Required action >> What the task requires is an exact printout of the listing below, pictures excluded.

(Data shown Opens)

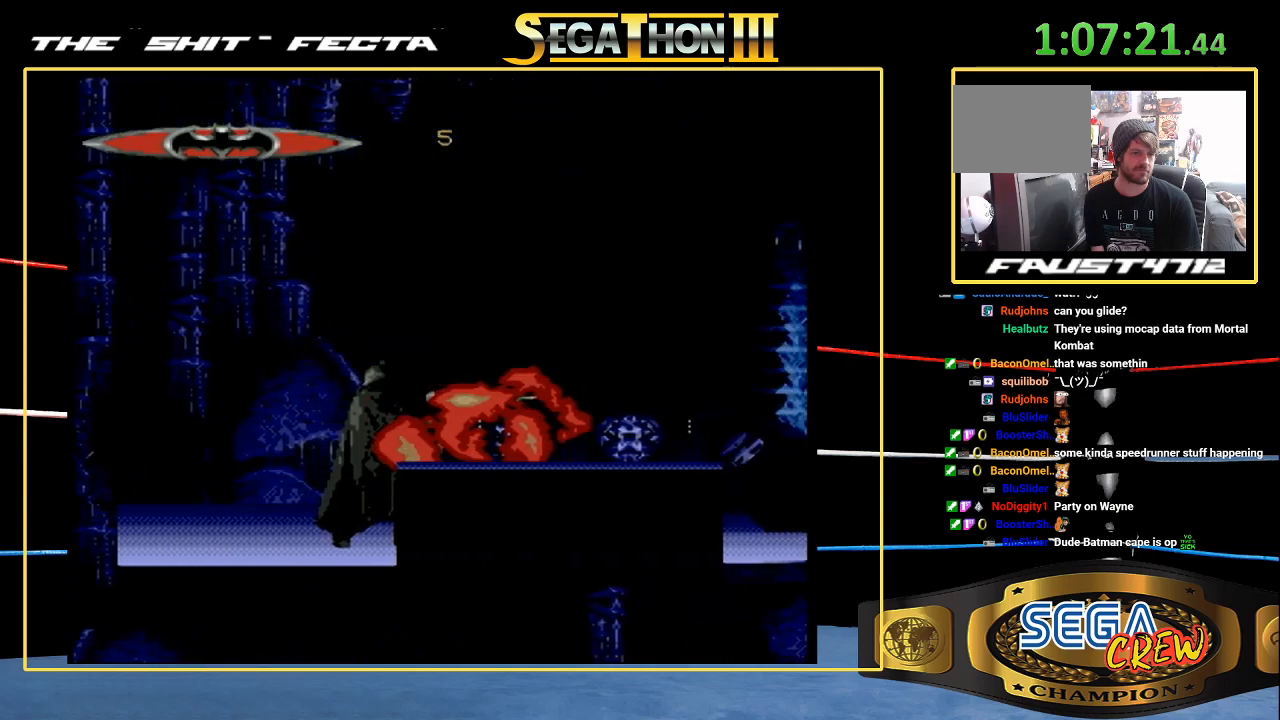
{"buttons": ["DPAD_RIGHT"], "events": [[200, "B", "up"]]}
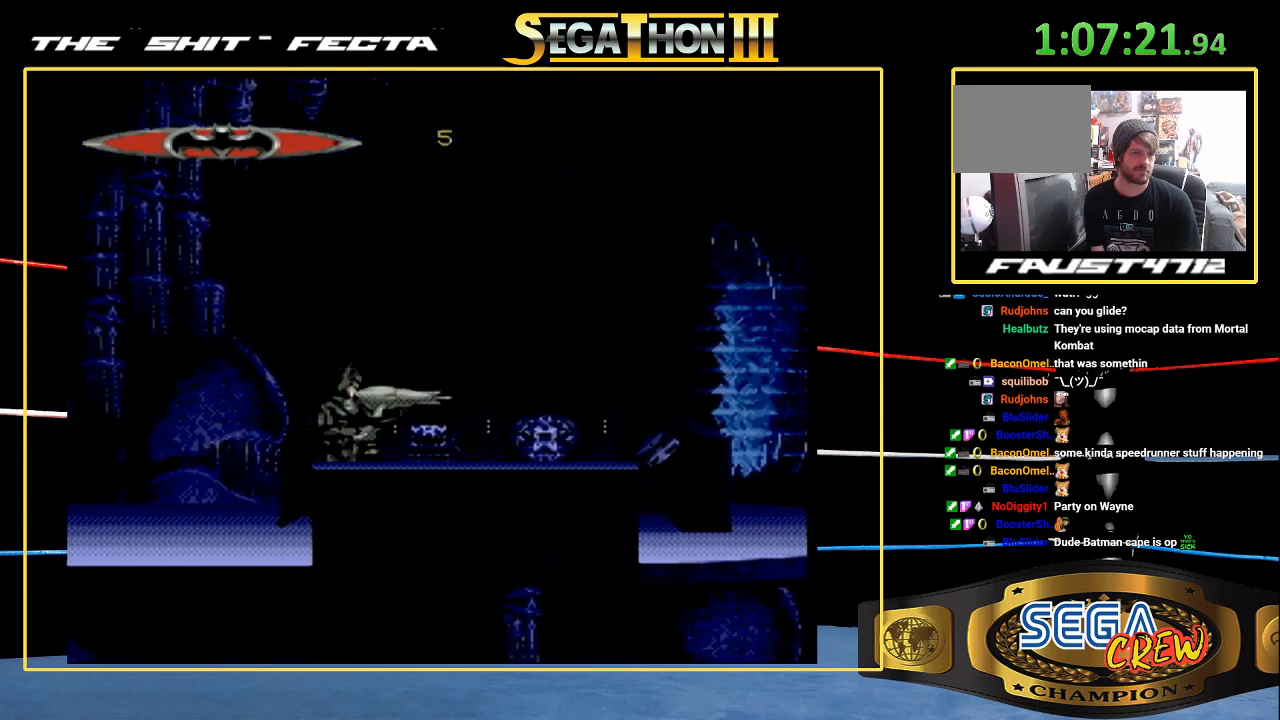
{"buttons": ["B", "DPAD_RIGHT"], "events": [[200, "B", "down"]]}
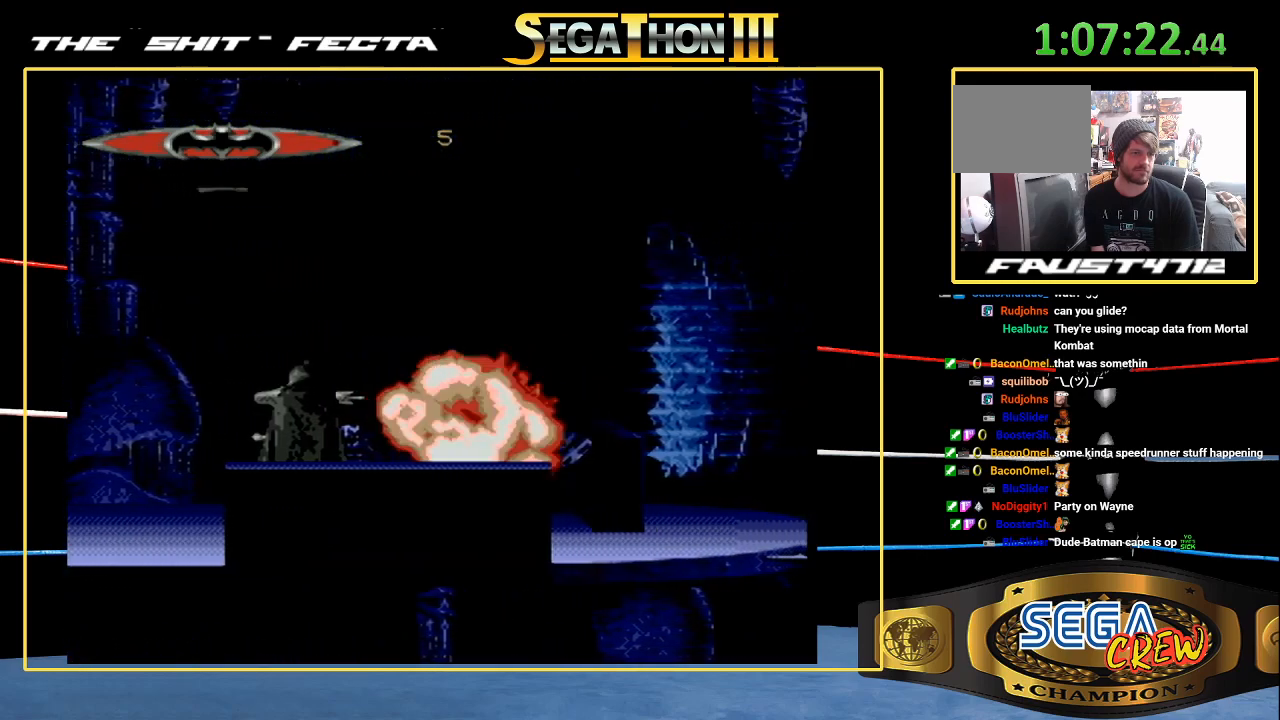
{"buttons": ["DPAD_RIGHT"], "events": [[433, "B", "up"]]}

(Data shown Closes)

Answer to this problem >>
{"buttons": ["DPAD_RIGHT"], "events": [[200, "B", "up"]]}
{"buttons": ["B", "DPAD_RIGHT"], "events": [[200, "B", "down"]]}
{"buttons": ["DPAD_RIGHT"], "events": [[433, "B", "up"]]}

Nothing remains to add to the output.